Twenty Sided's Shamus Young speculates that the golden age of video gaming occured between 1997 and 2003.
1998 - StarCraft, Unreal, Fallout 2, Grim Fandango, Half-Life, Thief: The Dark Project
Four franchises saw their beginning in 1998. The only sequel of note was Fallout 2. (It was, sadly, pretty buggy. But ONE buggy sequel and FIVE incredible new games is a complete inversion of what we're getting these days.) I played four of those games again this year.

1999 - System Shock 2, Quake III Arena, Unreal Tournament, Planescape: Torment, Age of Empires II: The Age of Kings, Sid Meier's Alpha Centauri, Homeworld, Outcast, Kingpin: Life of Crime, Rollercoaster Tycoon
I own every single one of those. I'd call most of them classics. I could fire up any one of them right now and have a blast. (Okay, maybe not Kingpin, but still.. that was a really good year.)

2000- The Sims, Deus Ex, Diablo II, Escape from Monkey Island, The Operative: No One Lives Forever, The Longest Journey
Another banner year. Again, this is ignoring the lesser games, and expansion packs.

I think what makes the Golden Age of PC Gaming so special is that we were in a sweet spot, visually. Graphics were at the point where games could be immersive and atmospheric, but they didn't cost a fortune to produce.
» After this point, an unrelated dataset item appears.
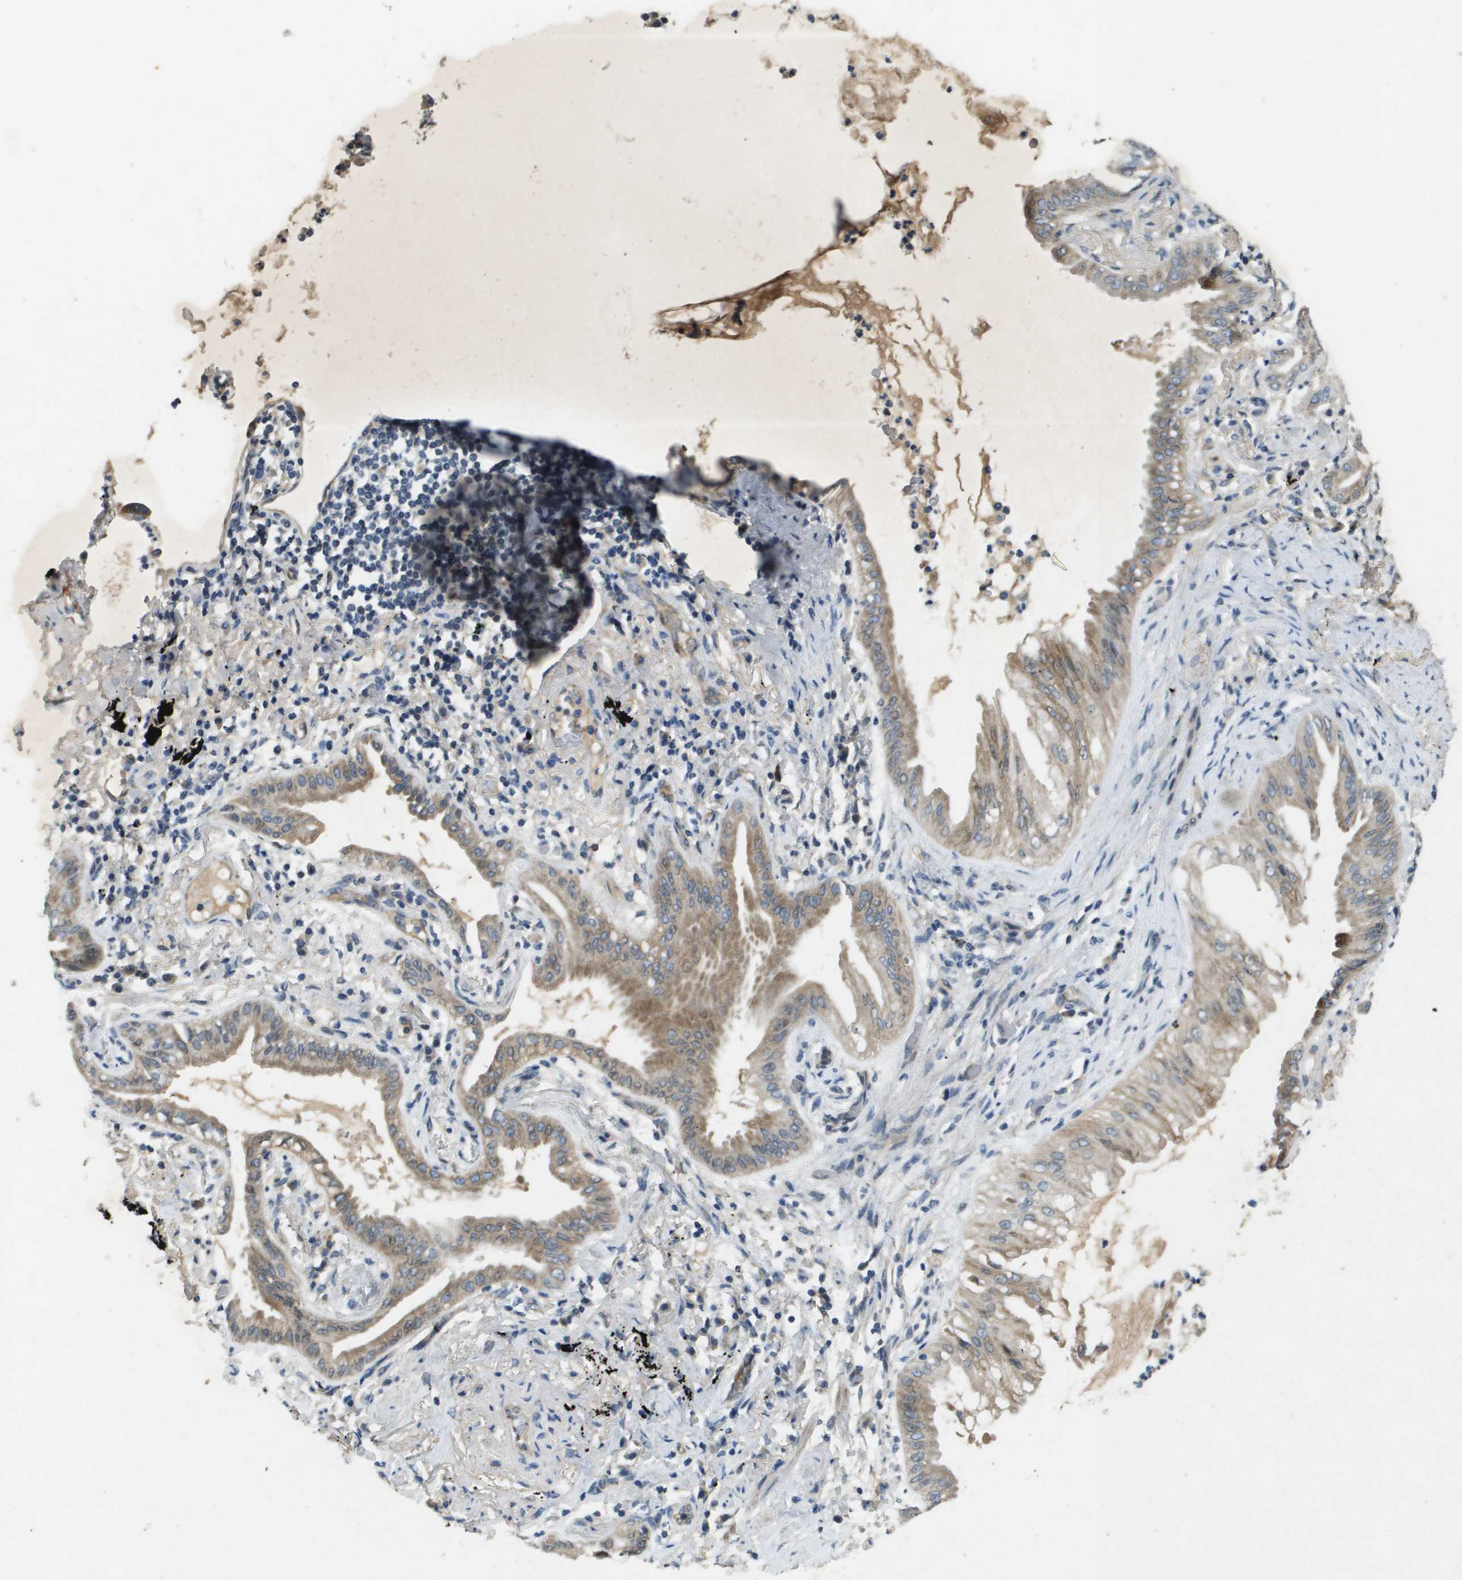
{"staining": {"intensity": "moderate", "quantity": ">75%", "location": "cytoplasmic/membranous"}, "tissue": "lung cancer", "cell_type": "Tumor cells", "image_type": "cancer", "snomed": [{"axis": "morphology", "description": "Normal tissue, NOS"}, {"axis": "morphology", "description": "Adenocarcinoma, NOS"}, {"axis": "topography", "description": "Bronchus"}, {"axis": "topography", "description": "Lung"}], "caption": "Adenocarcinoma (lung) stained for a protein reveals moderate cytoplasmic/membranous positivity in tumor cells.", "gene": "PGAP3", "patient": {"sex": "female", "age": 70}}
As development became more complex and costs rose, other aspects of the game had to be cut to pay for the bling-mapping. I can't imagine ever getting another game as immense as the original Unreal. I can't imagine getting another game as deep as System Shock 2 or Deus Ex. (Both BioShock and Deus Ex 2 were greatly simplified when compared to their predecessors.) We have less room for risky new ideas like Thief.

Sure, graphics are better now, but we have sacrificed almost every other aspect of gameplay to get those graphics. A few games manage to get good graphics, and gameplay, and stability, and half-decent backwards compatibility (Half-Life 2 comes to mind) but most fail to deliver on at least two of those.